* WHAT TO DO
(A) From the Strategix game page, transcribe the passage starting at "In many math" and ending at "behind their choices.".
(B) Using the Strategix game page, decide whether each statement agrees with it, answering yes or no and quoting the words that settle it: (i) In the game, students take the role of Junior Systems Engineers. (ii) The game mainly rewards players for speed. (iii) The Data Dashboard gives real-time insight into system trends.

Data Dashboard
Provides real-time insight into system trends, inefficiencies, and variable relationships.
A systems-based instructional game designed to move students from answer-based math performance to strategic problem solving, decision-making, and systems thinking.
In many math classrooms, students are trained to get the correct answer as quickly as possible. While that supports procedural fluency, it often does not build the kind of thinking required for real-world problem solving. Students may succeed on isolated tasks while still struggling to analyze systems, compare solution paths, justify decisions, and understand the tradeoffs behind their choices.
I wanted to design an experience that moved beyond correctness alone and instead emphasized strategy, efficiency, and decision-making within a larger system.
Strategix is a competitive, systems-based instructional game in which students participate in the Nexus Engineering Tournament as Junior Systems Engineers. Players solve increasingly complex challenges by optimizing dynamic systems under constraints. Instead of rewarding speed or correctness alone, the game evaluates how effectively players manage variables, allocate resources, and refine strategies over time.
The project was grounded in whole-task learning, self-regulated learning, and higher-order cognitive processing. Each challenge requires learners to interpret system data, make strategic decisions, evaluate outcomes, and refine performance through feedback. This creates a complete problem-solving cycle rather than a fragmented set of isolated tasks.

* LISTED ENTRIES
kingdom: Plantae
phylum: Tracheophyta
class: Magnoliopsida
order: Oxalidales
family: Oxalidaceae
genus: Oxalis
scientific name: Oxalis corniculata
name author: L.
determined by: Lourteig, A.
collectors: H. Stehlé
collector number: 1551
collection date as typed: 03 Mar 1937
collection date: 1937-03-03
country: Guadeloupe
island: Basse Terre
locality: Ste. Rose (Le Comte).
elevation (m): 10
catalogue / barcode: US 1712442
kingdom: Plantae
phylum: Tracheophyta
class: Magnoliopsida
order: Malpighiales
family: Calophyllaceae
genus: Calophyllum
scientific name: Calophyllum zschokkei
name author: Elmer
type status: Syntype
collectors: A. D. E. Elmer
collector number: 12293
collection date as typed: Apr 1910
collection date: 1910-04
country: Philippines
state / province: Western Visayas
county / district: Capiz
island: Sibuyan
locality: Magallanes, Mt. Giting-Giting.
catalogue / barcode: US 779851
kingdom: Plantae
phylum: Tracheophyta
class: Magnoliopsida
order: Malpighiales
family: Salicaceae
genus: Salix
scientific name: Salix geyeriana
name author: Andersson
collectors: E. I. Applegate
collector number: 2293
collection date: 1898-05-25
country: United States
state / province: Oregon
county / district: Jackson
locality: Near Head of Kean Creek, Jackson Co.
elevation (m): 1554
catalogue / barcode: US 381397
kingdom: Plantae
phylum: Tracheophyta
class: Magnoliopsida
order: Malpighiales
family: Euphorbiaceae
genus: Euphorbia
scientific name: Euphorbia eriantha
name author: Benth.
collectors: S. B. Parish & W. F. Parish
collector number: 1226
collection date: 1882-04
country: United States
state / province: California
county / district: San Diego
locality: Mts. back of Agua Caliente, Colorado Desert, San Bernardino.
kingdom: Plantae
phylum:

* OUTPUTS IN ORDER
(A)
In many math classrooms, students are trained to get the correct answer as quickly as possible. While that supports procedural fluency, it often does not build the kind of thinking required for real-world problem solving. Students may succeed on isolated tasks while still struggling to analyze systems, compare solution paths, justify decisions, and understand the tradeoffs behind their choices.

(B)
(i) Yes: "students participate in the Nexus Engineering Tournament as Junior Systems Engineers"
(ii) No: "Instead of rewarding speed or correctness alone, the game evaluates how effectively players manage variables, allocate resources, and refine strategies over time."
(iii) Yes: "Provides real-time insight into system trends, inefficiencies, and variable relationships."